▶ Direction 1:
In the passage on Tucker Carlson below, translate this sentence into French: "His trust in his subjective experience was immense."
==== Page extract
The NatCons were in awe of the great deflection service Tucker [Carlson] 
provided for the American ruling class: identifying actual material 
grievances and laboriously laundering them into petty insecurities 
familiar from the Nineties culture wars. Tucker preached the National 
Conservatism Gospel even without quite understanding it. The organizers 
believed he contained a wisdom he himself did not fully recognize, like 
a fool in Shakespeare. His demeanor was bouncy and cheerful: the vibe 
was part Groton lacrosse cheerleader, part finance frat boy. His face 
was ruddied from his summer in Maine, where he’d been communing with his 
ethnos. His pace was a bit stop-and-start at the beginning—he’d just 
given up nicotine—but his signature tic was there: the planted joke, 
followed by the waterfall, throw-back-the-head, court-of-Versailles 
laugh. He was like a man who looked down at his mouth amazed that it had 
been transformed into a giant conveyor belt dispensing perfect modules 
of common sense. His trust in his subjective experience was immense.
========
==== Task inputs
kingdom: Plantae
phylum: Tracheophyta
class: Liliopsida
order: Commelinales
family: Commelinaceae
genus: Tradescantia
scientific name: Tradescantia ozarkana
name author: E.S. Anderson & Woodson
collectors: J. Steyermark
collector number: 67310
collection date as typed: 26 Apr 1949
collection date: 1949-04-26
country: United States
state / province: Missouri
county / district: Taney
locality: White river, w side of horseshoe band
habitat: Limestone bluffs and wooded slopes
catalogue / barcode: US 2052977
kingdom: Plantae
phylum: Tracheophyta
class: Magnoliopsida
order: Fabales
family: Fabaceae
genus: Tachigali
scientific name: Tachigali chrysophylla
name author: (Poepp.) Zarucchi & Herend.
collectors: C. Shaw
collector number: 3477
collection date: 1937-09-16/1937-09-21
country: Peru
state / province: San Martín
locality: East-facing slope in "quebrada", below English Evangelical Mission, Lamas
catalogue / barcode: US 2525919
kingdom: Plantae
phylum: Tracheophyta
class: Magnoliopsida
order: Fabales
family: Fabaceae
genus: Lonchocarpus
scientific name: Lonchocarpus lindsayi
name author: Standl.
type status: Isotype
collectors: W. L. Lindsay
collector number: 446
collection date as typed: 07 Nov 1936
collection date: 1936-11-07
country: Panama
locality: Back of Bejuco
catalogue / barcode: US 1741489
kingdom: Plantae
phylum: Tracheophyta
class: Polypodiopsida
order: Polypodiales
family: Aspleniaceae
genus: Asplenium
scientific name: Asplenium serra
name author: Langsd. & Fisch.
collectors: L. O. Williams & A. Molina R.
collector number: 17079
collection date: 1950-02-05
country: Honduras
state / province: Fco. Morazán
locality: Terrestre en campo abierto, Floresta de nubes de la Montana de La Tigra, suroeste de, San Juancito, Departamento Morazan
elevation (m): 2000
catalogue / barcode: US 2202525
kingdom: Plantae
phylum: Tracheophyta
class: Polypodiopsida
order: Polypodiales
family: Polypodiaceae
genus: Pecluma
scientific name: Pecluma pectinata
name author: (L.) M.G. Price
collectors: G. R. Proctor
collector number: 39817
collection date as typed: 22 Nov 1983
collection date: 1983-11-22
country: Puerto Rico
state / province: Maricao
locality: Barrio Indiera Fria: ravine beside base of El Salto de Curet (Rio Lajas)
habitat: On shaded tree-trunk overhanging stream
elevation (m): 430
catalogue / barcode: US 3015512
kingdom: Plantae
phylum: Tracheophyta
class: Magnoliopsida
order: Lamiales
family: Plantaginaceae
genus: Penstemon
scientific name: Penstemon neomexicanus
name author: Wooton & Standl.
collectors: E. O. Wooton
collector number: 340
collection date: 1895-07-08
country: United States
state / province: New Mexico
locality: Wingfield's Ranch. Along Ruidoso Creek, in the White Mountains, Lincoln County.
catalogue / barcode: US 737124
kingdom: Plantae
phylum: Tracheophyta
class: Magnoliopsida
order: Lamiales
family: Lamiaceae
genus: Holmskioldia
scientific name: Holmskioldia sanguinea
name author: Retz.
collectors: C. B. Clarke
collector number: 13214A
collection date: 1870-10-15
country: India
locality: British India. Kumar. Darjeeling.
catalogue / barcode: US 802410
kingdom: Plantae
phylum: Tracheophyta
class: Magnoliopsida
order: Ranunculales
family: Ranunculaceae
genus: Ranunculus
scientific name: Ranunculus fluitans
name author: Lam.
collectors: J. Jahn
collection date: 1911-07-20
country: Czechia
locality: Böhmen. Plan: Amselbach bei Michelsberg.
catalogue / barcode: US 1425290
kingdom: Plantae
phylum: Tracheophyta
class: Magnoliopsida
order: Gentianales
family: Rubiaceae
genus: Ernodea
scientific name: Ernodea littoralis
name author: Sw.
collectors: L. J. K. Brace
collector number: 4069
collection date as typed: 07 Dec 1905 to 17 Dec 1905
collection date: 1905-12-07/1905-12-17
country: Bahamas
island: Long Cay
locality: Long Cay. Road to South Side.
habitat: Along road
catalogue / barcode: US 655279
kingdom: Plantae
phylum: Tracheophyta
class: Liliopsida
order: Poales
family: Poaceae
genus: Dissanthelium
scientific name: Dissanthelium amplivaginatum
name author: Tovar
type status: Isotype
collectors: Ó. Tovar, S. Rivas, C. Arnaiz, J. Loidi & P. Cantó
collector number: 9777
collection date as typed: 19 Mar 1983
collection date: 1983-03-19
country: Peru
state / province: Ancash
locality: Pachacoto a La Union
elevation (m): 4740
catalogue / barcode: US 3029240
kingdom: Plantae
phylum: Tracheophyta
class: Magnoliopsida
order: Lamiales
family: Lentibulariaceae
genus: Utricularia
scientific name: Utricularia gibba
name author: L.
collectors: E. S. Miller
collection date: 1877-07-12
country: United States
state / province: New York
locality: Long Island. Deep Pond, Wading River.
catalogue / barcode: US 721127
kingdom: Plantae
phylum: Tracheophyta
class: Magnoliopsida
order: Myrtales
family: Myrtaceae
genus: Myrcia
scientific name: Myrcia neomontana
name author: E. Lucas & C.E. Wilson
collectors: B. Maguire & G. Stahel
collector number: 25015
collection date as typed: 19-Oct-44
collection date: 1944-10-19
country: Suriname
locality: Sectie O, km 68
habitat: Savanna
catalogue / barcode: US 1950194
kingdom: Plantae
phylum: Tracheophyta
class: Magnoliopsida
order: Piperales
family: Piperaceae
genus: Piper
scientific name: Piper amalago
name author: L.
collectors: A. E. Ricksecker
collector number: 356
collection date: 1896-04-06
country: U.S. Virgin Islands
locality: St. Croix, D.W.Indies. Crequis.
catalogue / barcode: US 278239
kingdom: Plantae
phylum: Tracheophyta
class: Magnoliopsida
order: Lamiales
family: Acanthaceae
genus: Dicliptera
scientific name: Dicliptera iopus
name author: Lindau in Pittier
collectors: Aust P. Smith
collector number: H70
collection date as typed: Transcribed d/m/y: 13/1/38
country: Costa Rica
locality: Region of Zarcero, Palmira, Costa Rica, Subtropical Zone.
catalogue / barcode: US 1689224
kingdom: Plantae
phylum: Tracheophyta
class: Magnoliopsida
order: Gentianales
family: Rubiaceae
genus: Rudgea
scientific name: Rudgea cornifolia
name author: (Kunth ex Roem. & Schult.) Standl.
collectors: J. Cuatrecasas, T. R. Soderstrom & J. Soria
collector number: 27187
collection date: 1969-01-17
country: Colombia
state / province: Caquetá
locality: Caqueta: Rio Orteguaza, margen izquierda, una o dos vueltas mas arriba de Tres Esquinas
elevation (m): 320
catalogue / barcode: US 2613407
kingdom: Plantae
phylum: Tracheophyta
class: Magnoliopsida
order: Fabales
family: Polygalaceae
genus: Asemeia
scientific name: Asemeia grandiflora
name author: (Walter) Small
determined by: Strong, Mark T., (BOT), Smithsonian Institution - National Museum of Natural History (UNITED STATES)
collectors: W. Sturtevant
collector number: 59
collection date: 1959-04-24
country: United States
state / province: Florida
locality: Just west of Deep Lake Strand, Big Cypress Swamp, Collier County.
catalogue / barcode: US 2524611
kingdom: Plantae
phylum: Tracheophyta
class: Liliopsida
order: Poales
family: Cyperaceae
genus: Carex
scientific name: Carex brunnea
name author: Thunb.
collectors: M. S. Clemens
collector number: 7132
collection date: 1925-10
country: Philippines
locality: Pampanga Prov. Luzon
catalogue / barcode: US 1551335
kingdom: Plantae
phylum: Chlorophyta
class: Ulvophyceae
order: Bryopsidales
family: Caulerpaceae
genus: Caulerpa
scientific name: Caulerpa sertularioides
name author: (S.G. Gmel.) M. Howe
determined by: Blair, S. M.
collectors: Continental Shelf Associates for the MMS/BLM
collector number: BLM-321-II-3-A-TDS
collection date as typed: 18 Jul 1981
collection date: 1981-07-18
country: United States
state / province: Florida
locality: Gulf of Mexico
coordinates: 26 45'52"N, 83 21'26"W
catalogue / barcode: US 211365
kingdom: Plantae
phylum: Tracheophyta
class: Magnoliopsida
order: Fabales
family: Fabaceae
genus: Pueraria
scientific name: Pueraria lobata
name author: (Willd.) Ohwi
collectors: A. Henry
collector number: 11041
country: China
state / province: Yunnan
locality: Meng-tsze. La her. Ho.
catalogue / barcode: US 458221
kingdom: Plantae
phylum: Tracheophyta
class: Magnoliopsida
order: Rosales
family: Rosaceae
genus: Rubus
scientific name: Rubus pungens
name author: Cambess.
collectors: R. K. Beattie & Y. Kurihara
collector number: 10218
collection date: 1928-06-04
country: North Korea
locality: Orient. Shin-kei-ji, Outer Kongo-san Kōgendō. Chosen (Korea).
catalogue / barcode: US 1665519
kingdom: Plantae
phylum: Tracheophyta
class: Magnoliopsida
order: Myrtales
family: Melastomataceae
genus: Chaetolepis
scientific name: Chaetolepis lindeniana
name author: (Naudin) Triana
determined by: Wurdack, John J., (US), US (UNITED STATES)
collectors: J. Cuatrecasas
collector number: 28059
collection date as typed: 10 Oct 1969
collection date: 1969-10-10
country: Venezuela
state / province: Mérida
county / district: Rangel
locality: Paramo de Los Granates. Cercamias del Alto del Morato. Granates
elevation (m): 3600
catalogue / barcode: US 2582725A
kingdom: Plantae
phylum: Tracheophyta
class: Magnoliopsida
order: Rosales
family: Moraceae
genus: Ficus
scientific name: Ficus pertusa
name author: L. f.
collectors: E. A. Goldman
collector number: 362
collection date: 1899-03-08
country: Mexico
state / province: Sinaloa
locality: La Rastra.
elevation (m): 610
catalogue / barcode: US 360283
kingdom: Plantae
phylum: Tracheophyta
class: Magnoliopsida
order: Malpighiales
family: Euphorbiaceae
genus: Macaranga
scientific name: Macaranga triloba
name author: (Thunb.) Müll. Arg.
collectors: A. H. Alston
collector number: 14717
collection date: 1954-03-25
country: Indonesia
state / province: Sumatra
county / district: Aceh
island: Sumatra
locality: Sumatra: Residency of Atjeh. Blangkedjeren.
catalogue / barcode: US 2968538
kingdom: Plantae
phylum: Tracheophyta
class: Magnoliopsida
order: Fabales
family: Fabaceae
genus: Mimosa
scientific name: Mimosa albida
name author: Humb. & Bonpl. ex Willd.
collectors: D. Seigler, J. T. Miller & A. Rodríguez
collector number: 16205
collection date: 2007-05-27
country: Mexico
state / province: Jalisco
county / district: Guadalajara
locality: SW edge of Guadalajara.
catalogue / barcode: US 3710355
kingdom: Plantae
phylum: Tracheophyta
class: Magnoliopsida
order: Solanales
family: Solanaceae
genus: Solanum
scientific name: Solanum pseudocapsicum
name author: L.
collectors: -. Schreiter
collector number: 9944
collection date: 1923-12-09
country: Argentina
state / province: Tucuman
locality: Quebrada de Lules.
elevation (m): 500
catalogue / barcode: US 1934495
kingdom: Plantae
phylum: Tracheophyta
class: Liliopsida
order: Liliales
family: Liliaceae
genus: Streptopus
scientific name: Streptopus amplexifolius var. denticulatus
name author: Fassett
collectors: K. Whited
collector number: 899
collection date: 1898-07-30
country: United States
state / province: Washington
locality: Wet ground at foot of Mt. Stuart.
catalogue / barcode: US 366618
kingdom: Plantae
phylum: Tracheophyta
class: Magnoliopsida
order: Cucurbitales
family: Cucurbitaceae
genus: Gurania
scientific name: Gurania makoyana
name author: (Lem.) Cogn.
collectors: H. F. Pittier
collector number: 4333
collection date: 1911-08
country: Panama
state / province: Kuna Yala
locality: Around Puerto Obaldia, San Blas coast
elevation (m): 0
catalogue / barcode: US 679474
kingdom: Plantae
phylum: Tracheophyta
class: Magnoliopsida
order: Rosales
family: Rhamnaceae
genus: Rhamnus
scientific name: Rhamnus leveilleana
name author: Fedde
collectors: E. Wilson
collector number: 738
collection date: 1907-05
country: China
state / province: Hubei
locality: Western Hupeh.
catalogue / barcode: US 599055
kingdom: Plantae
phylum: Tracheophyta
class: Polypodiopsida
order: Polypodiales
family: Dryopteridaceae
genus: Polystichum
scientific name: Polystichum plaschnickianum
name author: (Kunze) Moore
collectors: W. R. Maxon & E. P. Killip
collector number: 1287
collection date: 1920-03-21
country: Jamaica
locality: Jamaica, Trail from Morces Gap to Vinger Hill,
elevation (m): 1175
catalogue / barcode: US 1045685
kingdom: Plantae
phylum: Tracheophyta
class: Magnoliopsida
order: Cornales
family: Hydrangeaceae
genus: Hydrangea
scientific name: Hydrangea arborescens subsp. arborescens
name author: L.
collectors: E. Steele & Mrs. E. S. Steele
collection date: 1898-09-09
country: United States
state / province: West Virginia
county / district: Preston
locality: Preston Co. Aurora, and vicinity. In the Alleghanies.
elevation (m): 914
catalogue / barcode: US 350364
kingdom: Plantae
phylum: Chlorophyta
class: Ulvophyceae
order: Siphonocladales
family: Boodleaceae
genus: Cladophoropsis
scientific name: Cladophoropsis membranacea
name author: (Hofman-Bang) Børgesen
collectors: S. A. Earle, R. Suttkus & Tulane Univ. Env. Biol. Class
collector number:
========
▶ Direction 2:
Write out the lines of the records from the line containing "genus: Ficus" through the line containing "catalogue / barcode: US 679474", including both of those lines.

▶ Task answer 1:
Sa confiance en son expérience subjective était immense.

▶ Task answer 2:
genus: Ficus
scientific name: Ficus pertusa
name author: L. f.
collectors: E. A. Goldman
collector number: 362
collection date: 1899-03-08
country: Mexico
state / province: Sinaloa
locality: La Rastra.
elevation (m): 610
catalogue / barcode: US 360283
kingdom: Plantae
phylum: Tracheophyta
class: Magnoliopsida
order: Malpighiales
family: Euphorbiaceae
genus: Macaranga
scientific name: Macaranga triloba
name author: (Thunb.) Müll. Arg.
collectors: A. H. Alston
collector number: 14717
collection date: 1954-03-25
country: Indonesia
state / province: Sumatra
county / district: Aceh
island: Sumatra
locality: Sumatra: Residency of Atjeh. Blangkedjeren.
catalogue / barcode: US 2968538
kingdom: Plantae
phylum: Tracheophyta
class: Magnoliopsida
order: Fabales
family: Fabaceae
genus: Mimosa
scientific name: Mimosa albida
name author: Humb. & Bonpl. ex Willd.
collectors: D. Seigler, J. T. Miller & A. Rodríguez
collector number: 16205
collection date: 2007-05-27
country: Mexico
state / province: Jalisco
county / district: Guadalajara
locality: SW edge of Guadalajara.
catalogue / barcode: US 3710355
kingdom: Plantae
phylum: Tracheophyta
class: Magnoliopsida
order: Solanales
family: Solanaceae
genus: Solanum
scientific name: Solanum pseudocapsicum
name author: L.
collectors: -. Schreiter
collector number: 9944
collection date: 1923-12-09
country: Argentina
state / province: Tucuman
locality: Quebrada de Lules.
elevation (m): 500
catalogue / barcode: US 1934495
kingdom: Plantae
phylum: Tracheophyta
class: Liliopsida
order: Liliales
family: Liliaceae
genus: Streptopus
scientific name: Streptopus amplexifolius var. denticulatus
name author: Fassett
collectors: K. Whited
collector number: 899
collection date: 1898-07-30
country: United States
state / province: Washington
locality: Wet ground at foot of Mt. Stuart.
catalogue / barcode: US 366618
kingdom: Plantae
phylum: Tracheophyta
class: Magnoliopsida
order: Cucurbitales
family: Cucurbitaceae
genus: Gurania
scientific name: Gurania makoyana
name author: (Lem.) Cogn.
collectors: H. F. Pittier
collector number: 4333
collection date: 1911-08
country: Panama
state / province: Kuna Yala
locality: Around Puerto Obaldia, San Blas coast
elevation (m): 0
catalogue / barcode: US 679474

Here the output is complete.